Fayiz Mohammed Ahmed Al Kandari -- is a 27 year-old student who went to render aid in Afghanistan during his 2001 summer vacation. It was his belief that helping others might honor his grandmother, who had just died, and bring better health to his mother, who is suffering from cancer. After being captured by U.S. forces, he wrote in a message to his family that an American investigator had questioned him and found nothing against him, and he believed he would soon be freed. He wrote in a Red Cross letter, “If the construction of a mosque…or the digging of a well is the sin that makes me a detainee, then I willingly accept my detention.”
Adil Zamil Abdull Mohssin Al Zamil -- worked in the Kuwaiti Public Authority for Housing Care, and is the father of 8 children. Since their father has been detained, they have had no means of income. Adil’s father is too ill to care for his grandchildren. It is believed that Adil was arrested in Pakistan at the end of February, 2002 by a group of Pakistani and U.S. personnel, though the reason for his arrest is not known.

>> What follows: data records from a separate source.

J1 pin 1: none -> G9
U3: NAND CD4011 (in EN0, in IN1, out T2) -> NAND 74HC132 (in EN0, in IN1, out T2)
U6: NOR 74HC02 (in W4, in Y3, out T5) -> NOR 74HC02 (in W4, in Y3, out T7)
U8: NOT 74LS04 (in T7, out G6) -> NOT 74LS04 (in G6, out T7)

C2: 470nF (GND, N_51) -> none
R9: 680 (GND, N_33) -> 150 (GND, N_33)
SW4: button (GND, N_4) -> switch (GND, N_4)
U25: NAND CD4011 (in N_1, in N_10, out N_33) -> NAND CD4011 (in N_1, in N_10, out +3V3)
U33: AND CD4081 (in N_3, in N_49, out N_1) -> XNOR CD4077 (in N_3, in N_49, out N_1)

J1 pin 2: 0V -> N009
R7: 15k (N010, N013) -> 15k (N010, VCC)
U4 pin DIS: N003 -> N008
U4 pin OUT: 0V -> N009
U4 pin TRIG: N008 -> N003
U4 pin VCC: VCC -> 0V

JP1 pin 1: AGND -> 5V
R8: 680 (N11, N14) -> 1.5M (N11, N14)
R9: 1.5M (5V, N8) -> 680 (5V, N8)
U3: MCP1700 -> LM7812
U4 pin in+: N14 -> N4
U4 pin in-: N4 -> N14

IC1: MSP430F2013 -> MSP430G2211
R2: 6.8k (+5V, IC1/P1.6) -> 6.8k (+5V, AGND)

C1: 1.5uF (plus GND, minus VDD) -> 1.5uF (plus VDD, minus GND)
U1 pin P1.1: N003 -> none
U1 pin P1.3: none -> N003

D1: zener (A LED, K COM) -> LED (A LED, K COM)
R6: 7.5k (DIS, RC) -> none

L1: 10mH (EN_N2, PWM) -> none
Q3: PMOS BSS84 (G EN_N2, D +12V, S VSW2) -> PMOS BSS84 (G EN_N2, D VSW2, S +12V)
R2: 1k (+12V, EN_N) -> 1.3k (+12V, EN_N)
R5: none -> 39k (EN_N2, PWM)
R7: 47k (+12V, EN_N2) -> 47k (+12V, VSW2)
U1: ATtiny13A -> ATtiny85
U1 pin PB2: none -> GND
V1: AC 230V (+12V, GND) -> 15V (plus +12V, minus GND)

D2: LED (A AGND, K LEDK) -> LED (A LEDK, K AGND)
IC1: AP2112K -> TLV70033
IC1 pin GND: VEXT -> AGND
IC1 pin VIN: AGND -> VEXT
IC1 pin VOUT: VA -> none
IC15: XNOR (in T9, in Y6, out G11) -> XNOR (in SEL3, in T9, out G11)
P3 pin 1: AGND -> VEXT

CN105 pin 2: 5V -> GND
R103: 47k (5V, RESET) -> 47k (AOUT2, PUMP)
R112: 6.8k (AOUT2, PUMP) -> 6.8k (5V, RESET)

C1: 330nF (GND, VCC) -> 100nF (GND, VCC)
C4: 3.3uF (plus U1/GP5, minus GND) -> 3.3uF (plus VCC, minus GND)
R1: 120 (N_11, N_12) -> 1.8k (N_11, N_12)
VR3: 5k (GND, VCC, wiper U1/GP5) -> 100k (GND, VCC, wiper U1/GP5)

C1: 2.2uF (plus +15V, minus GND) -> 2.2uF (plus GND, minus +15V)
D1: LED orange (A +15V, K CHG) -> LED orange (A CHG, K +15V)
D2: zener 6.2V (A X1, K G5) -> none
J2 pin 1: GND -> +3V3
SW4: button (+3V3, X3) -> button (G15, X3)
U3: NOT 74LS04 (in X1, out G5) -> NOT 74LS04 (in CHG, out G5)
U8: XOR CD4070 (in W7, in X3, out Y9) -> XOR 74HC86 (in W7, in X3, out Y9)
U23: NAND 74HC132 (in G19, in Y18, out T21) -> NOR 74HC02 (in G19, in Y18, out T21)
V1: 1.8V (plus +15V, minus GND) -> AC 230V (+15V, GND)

Saad Madai Saad Al-Azmi -- 24 traveled to Kabul, Afghanistan in July 2001 to supervise charitable projects, including the construction of mosques. After the bombing of Afghanistan began following September 11th, Saad left for Pakistan where he stayed for about a month. He then traveled to Lahore, Pakistan for several weeks, then on to Karachi in January in order to arrange transportation back home to Kuwait. For unknown reasons, he was detained in Pakistan and eventually was taken by the U.S. to Guantanamo.
Abdullah Saleh Ali Al Ajmi -- is a 25 year-old lance corporal in the Kuwaiti army. He is a member of the apolitical Tableeghi sect. His family says that he decided to take a leave of absence from the army in order to “rescue the needy and the poor” in Pakistan. A month after he left Kuwait, he contacted his family to tell them that he was successfully carrying out aid work. The next his parents heard from him was a Red Cross postcard from Guantanamo.